He relies on a core of young players like 22-year-old Sesko, Senne Lammens (23), Amad Diallo (23), Patrick Dorgu (21) and Leny Yoro (20). When Yoro had to be taken out of the firing line after a poor performance against Crystal Palace, Amorim had to pick 19-year-old Ayden Heaven.
They're all players United are betting on getting better. At the moment, though, they're not the finished article. In the last couple of weeks, Amorim has used the word "struggling" to describe Sesko and Dorgu.

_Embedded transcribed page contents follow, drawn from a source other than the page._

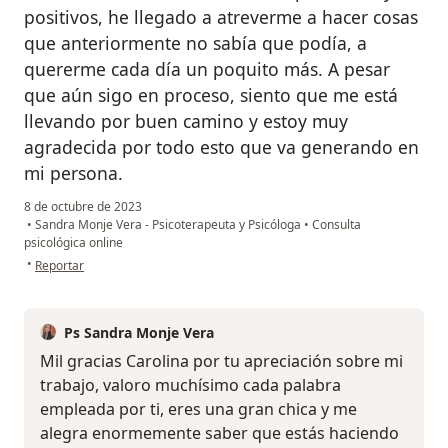
positivos, he llegado a atreverme a hacer cosas
que anteriormente no sabía que podía, a
quererme cada día un poquito más. A pesar
que aún sigo en proceso, siento que me está
llevando por buen camino y estoy muy
agradecida por todo esto que va generando en
mi persona.
8 de octubre de 2023
•
Sandra Monje Vera - Psicoterapeuta y Psicóloga
•
Consulta
psicológica online
en opinión del usuario Carolina H. M.
•
Reportar
Ps Sandra Monje Vera
Mil gracias Carolina por tu apreciación sobre mi
trabajo, valoro muchísimo cada palabra
empleada por ti, eres una gran chica y me
alegra enormemente saber que estás haciendo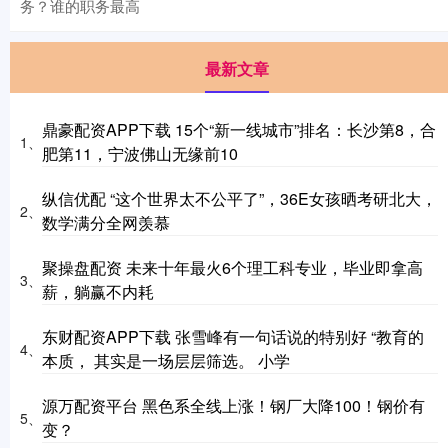
务？谁的职务最高
最新文章
鼎豪配资APP下载 15个“新一线城市”排名：长沙第8，合
1、
肥第11，宁波佛山无缘前10
纵信优配 “这个世界太不公平了”，36E女孩晒考研北大，
2、
数学满分全网羡慕
聚操盘配资 未来十年最火6个理工科专业，毕业即拿高
3、
薪，躺赢不内耗
东财配资APP下载 张雪峰有一句话说的特别好 “教育的
4、
本质， 其实是一场层层筛选。 小学
源万配资平台 黑色系全线上涨！钢厂大降100！钢价有
5、
变？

Argentina's FIFA World Cup-winning goalkeeper Emiliano Martnez (33) could have been signed instead of Lammens. England striker Ollie Watkins (29) was an alternative to Sesko. Both Martnez and Watkins would have made United better now, but it would have gone against the club designated recruitment policy of bringing in younger players. Instead of Marttnez and Watkins, the decision was made to sign players with one eye on the future. Still, despite their relative lack of experience, the likes of Sesko, Dorgu and Lammens are expected to be part of a team which wins right away.
"I think it's clear it's going to take time," said Amorim on Nov. 29. "Especially now in the Premier League when every other club is really prepared for everything. They are improving a lot. Then, we need to win now, if not, something is going to change and we know that. We just need to be better.
"It's not good to be Manchester United and not winning. There is no time here, so that's the feeling I have and why I'm frustrated all the time."
In the aftermath of the draw with West Ham, Amorim appeared as frustrated as he's ever been as he conducted a spiky postmatch news conference. At the same time in the tunnel, Diogo Dalot was mapping out exactly why things feel like they're on such a knife-edge. He's been at the club long enough -- eight years next summer -- to know that even if United need time, you can't be the one to ask for it.
"I think we've shown this season that we can be a very good team and we can beat anybody," he said. "Sometimes, it's not football qualities. It has to be from inside. It has to be from the anger and the drive that you have every day to win football games and to live your life like that.
"I'm not going to get into the 'we need time' thing. I think we have to win straight away because that's what the club demands, but it's a process."
The next stage of United's process is to strengthen the areas of the squad which are not up to scratch. Amorim's system requires at least one high-energy and capable, specialist wing-backs -- both of which he doesn't have.
It was a conscious decision taken by the club in the summer to spend the bulk of the budget on improving the attacking options rather than spread their funds around. It's given the squad an uneven look, but CEO Omar Berrada and director of football have gone for phased improvement rather than a 'shock and awe' transfer strategy. The plan, sources have told ESPN, is to sign someone like Nottingham Forest midfielder Elliot Anderson ahead of next season, possibly two.
That, though, will be of little comfort to Amorim as he prepares to make do with what he has at Wolves on Monday. The United manager, under pressure again, is facing a must-win game with a win-later squad.